# ELENCO DEI COMPITI
• a. Nell'articolo sui giudici milanesi, a quale pagina compare il capitolo "Il trattamento sanzionatorio"?
• b. Traduci in inglese questa frase dell'articolo sui giudici milanesi: "Sono ben due le occasioni in cui si fa riferimento al presidente del Consiglio come ad una delle più alte cariche istituzionali dello Stato."
• c. Prosegui l'articolo sui giudici milanesi dopo la sua ultima frase.

# ESTRATTO DELLA PAGINA
Giudici ignoranti coperti dalla stampa

E così i giudici milanesi, che hanno motivato la condanna dell’allora premier Silvio Berlusconi a sei anni per concussione e uno per prostituzione minorile, non conoscono la differenza tra una carica istituzionale come è quella di presidente del Senato (notazione: la seconda è il presidente della Camera) e un ruolo politico, come quello del presidente del Consiglio. Anche a voler sorvolare sul merito delle motivazioni della sentenza che poggia su un’orgia infantile (l’unica con riscontri in questo processo) di locuzioni probatorie che vanno dall’ “è certo” all’ “è evidente”, fino alla deliziosa “con sicurezza confinante con la certezza”, oltre che sulla minaccia di accusa per falsa testimonianza nei confronti di chi nega di aver subìto dall’ex presidente del Consiglio costrizioni e pressioni di sorta, da quelle pagine ora spiccano anche altri elementi probatori.

Questa volta, però, riguardano la sconfinata ignoranza del collegio giudicante. In realtà la notizia è ormai vecchia, e pare davvero singolare doversene occupare ancora, ma lo scarsissimo rilievo datole dalla grande stampa, quando non si è trattato addirittura di sbianchettamento vero e proprio degno del più efficiente e collaudato connubio mediatico giudiziario, la rende ancora attuale poiché riguarda l’ormai incontrollabile sistema giudiziario italiano il cui potere nemmeno, evidentemente, poggia su minime basi di cultura costituzionale. Veniamo al testo. Sono ben due le occasioni in cui si fa riferimento al presidente del Consiglio come ad una delle più alte cariche istituzionali dello Stato.

Nel capitolo sulla Concussione, relativa alle telefonate dell’ex premier al dirigente di polizia per liberare e far affidare Ruby alla Minetti, ecco cosa ritiene il collegio dei giudicanti: “La richiesta proveniva dal presidente del Consiglio dei ministri in persona, ossia da una delle più alte cariche istituzionali dello Stato. Tale circostanza era oggettivamente idonea a condizionare gravemente la libertà morale del soggetto passivo derivante dall’indebita richiesta avanzata da Berlusconi...”. A pagina 323, poi, nel capitolo “Il trattamento sanzionatorio”: “Risulta a tale proposito evidente la sproporzione tra l’intensità e la costrizione, proveniente dalla seconda carica istituzionale dello Stato, rispetto allo scopo avuto di mira, nel caso di specie il rilascio di una prostituta di 17 anni”.

# RECORD FORNITI
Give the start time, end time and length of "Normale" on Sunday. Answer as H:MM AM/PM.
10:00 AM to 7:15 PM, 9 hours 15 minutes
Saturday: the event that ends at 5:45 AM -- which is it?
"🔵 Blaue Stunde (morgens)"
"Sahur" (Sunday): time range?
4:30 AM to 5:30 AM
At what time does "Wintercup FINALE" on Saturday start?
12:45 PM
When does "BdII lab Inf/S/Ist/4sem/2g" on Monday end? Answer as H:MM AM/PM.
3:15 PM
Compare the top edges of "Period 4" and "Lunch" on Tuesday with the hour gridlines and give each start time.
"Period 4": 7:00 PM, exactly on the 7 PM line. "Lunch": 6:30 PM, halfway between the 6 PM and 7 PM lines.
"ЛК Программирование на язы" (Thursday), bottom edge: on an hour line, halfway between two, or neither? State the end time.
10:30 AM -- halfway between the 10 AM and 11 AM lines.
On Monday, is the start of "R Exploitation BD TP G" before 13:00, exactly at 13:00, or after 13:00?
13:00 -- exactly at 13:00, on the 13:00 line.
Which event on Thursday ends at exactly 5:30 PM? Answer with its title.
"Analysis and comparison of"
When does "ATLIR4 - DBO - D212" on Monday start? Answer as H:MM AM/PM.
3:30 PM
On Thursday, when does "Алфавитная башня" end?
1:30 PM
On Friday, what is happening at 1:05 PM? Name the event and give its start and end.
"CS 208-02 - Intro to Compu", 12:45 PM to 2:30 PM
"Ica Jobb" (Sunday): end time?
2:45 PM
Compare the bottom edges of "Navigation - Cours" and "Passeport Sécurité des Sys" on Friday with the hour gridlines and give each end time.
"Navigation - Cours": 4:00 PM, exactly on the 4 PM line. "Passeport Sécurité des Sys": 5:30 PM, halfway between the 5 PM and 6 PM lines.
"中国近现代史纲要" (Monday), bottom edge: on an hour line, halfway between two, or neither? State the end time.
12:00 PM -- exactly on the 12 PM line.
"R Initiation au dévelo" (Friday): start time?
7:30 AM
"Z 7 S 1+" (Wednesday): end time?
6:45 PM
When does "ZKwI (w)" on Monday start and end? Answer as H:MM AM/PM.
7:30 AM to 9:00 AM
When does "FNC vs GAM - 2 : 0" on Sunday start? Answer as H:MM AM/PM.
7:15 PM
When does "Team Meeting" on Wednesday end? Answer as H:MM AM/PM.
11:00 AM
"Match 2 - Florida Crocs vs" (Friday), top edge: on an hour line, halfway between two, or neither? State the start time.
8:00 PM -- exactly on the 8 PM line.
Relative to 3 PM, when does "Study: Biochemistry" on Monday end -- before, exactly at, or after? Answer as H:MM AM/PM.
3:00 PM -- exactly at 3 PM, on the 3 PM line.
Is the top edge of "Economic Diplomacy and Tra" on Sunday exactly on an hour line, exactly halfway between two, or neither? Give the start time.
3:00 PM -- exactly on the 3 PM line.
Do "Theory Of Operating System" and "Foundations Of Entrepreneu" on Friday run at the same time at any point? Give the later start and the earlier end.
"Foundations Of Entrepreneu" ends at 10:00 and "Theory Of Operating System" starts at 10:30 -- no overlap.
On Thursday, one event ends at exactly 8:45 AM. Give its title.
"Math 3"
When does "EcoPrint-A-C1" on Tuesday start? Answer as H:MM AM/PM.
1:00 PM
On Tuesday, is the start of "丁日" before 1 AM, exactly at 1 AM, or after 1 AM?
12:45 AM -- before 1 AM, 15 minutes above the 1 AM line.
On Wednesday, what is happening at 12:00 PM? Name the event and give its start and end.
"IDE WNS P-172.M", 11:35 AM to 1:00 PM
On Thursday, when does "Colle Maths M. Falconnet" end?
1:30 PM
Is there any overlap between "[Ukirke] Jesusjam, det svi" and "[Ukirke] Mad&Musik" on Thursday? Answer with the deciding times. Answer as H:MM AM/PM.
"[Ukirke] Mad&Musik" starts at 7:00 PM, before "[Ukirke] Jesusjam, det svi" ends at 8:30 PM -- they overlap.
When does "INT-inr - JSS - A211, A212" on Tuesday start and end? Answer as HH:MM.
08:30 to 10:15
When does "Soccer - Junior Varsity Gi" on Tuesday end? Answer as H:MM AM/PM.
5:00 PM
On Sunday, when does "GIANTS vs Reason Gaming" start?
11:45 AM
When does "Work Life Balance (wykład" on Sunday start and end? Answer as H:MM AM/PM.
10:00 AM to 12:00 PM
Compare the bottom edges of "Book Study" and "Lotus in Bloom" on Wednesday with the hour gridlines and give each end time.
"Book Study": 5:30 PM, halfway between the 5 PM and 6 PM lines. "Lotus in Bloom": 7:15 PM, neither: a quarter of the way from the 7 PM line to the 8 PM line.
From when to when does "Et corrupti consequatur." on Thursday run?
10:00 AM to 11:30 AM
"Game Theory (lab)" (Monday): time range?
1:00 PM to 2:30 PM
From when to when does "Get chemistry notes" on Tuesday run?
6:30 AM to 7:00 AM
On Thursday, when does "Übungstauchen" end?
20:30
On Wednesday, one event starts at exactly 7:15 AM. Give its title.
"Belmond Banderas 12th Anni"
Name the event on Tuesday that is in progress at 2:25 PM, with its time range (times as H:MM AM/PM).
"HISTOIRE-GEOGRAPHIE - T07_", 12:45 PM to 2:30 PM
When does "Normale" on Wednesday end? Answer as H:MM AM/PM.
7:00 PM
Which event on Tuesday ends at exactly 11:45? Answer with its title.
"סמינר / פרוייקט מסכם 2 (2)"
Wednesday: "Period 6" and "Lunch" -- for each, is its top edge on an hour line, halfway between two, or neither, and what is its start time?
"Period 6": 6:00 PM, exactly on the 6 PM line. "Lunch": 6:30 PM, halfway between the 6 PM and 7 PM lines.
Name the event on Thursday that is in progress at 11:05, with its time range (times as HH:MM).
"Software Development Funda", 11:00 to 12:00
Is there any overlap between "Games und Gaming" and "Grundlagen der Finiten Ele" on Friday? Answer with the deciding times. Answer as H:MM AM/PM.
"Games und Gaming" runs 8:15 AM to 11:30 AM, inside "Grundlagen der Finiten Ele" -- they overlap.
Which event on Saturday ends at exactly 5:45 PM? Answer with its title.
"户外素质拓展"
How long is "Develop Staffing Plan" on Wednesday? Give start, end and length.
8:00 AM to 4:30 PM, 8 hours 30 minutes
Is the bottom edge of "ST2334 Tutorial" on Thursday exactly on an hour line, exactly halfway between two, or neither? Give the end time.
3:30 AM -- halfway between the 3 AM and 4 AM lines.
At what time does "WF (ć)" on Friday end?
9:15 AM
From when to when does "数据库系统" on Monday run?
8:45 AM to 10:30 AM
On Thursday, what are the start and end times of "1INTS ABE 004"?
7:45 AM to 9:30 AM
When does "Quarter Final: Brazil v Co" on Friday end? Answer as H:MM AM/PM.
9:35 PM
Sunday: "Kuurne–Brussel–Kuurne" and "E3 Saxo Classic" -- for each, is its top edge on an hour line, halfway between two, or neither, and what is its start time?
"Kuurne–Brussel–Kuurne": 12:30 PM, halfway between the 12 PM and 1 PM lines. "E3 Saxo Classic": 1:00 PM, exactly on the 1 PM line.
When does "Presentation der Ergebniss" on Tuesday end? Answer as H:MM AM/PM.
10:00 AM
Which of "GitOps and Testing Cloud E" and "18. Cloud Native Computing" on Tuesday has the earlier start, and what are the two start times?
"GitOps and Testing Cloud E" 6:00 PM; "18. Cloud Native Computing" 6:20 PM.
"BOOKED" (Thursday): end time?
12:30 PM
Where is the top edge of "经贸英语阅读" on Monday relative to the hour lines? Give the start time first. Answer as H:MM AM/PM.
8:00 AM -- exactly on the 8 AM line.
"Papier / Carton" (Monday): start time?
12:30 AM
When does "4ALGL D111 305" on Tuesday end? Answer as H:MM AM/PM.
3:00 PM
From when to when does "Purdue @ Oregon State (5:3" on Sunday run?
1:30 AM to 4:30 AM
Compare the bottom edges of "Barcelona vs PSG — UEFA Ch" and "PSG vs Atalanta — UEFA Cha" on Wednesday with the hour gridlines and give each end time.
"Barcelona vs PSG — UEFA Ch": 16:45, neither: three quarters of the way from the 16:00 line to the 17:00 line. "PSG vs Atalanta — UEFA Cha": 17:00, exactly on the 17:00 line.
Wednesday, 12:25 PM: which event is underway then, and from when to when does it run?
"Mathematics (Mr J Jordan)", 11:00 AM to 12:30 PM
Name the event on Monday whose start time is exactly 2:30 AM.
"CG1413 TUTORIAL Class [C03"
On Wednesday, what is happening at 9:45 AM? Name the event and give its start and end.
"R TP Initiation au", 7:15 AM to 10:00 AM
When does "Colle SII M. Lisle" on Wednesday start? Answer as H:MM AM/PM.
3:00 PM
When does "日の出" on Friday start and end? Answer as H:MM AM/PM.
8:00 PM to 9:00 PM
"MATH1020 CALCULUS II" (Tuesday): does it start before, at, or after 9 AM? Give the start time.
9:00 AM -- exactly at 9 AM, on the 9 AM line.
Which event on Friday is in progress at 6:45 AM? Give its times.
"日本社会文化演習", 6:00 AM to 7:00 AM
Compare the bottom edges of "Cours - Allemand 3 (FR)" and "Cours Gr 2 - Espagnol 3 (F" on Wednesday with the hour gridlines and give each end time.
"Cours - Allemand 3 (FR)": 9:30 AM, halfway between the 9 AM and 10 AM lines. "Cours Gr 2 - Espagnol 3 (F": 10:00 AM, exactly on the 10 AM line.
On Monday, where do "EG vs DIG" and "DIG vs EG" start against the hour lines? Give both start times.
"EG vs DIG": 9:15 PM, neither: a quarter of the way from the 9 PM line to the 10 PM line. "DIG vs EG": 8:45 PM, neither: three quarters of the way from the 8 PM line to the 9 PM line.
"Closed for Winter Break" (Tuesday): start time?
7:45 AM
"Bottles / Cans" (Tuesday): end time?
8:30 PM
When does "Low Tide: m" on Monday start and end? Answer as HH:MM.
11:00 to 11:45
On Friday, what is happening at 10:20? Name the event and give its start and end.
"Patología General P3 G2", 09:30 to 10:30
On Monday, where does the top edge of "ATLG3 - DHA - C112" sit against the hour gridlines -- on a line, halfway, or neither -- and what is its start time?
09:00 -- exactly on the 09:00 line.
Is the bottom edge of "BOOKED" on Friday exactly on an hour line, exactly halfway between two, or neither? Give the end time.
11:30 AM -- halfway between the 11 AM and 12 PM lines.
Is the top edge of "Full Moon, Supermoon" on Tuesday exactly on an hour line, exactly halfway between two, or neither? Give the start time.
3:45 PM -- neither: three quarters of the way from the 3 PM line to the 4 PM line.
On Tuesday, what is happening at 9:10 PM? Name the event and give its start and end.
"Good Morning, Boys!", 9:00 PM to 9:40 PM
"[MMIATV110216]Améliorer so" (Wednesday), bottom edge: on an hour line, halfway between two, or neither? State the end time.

# INSIEME DELLE RISPOSTE
• a. A pagina 323.

• b. There are no fewer than two occasions on which the Prime Minister is referred to as one of the highest institutional offices of the State.

• c.
Straordinaria prova di preparazione costituzionale da parte di chi della Costituzione è posto a difesa, davvero. Ma è pensabile che di un intero collegio composto da ben tre giudici nessuno sia stato nemmeno sfiorato dal dubbio che il presidente del Consiglio non sia la seconda carica dello Stato, rappresentata, invece, dal presidente del Senato? E poi, non che questo possa rendere il verdetto meno indigesto all’ex premier, ma anche al cospetto di tutti i cittadini che potrebbero finire davanti ad un organo giudicante, è accettabile una tale incongruenza tra l’enormità e la gravità delle accuse formulate a carico di Berlusconi e un tale abisso di ignoranza da parte dei giudici che hanno formulato tali motivazioni della sentenza di condanna? Se ignorare la differenza tra ruolo politico e cariche istituzionali è perdonabile ad un cittadino comune, in alcun modo può esserlo a chi è preposto ad applicare le leggi di cui si chiede giustamente rispetto ad ogni cittadino.

La sintesi di questa prova di alta “cultura giuridica” l’ha data, a suo tempo, il deputato del Pdl Osvaldo Napoli ironizzando amaramente sul fatto che “i giudici di Milano sono convinti di aver condannato una carica dello Stato, addirittura la seconda” e considerando che “trattandosi di una sentenza e quindi di un testo scritto, dunque frutto di attenta meditazione” si chiedeva “cosa pensare delle argomentazioni giuridiche addotte... avendo scambiato il presidente del Consiglio Berlusconi per la seconda carica dello Stato?”. Eppure, se si escludono il sito “La Repubblica Milano.it”, “Radicali Web” e pochi altri organi di informazione minori, la grande stampa, a partire dal Corriere della Sera, nessun organo di informazione ha rilevato l’enormità dell’errore, ripetuto ben due volte, compiuto dai giudici preposti all’applicazione delle leggi, considerando che nel 2010 Silvio Berlusconi era presidente del Consiglio e non presidente del Senato?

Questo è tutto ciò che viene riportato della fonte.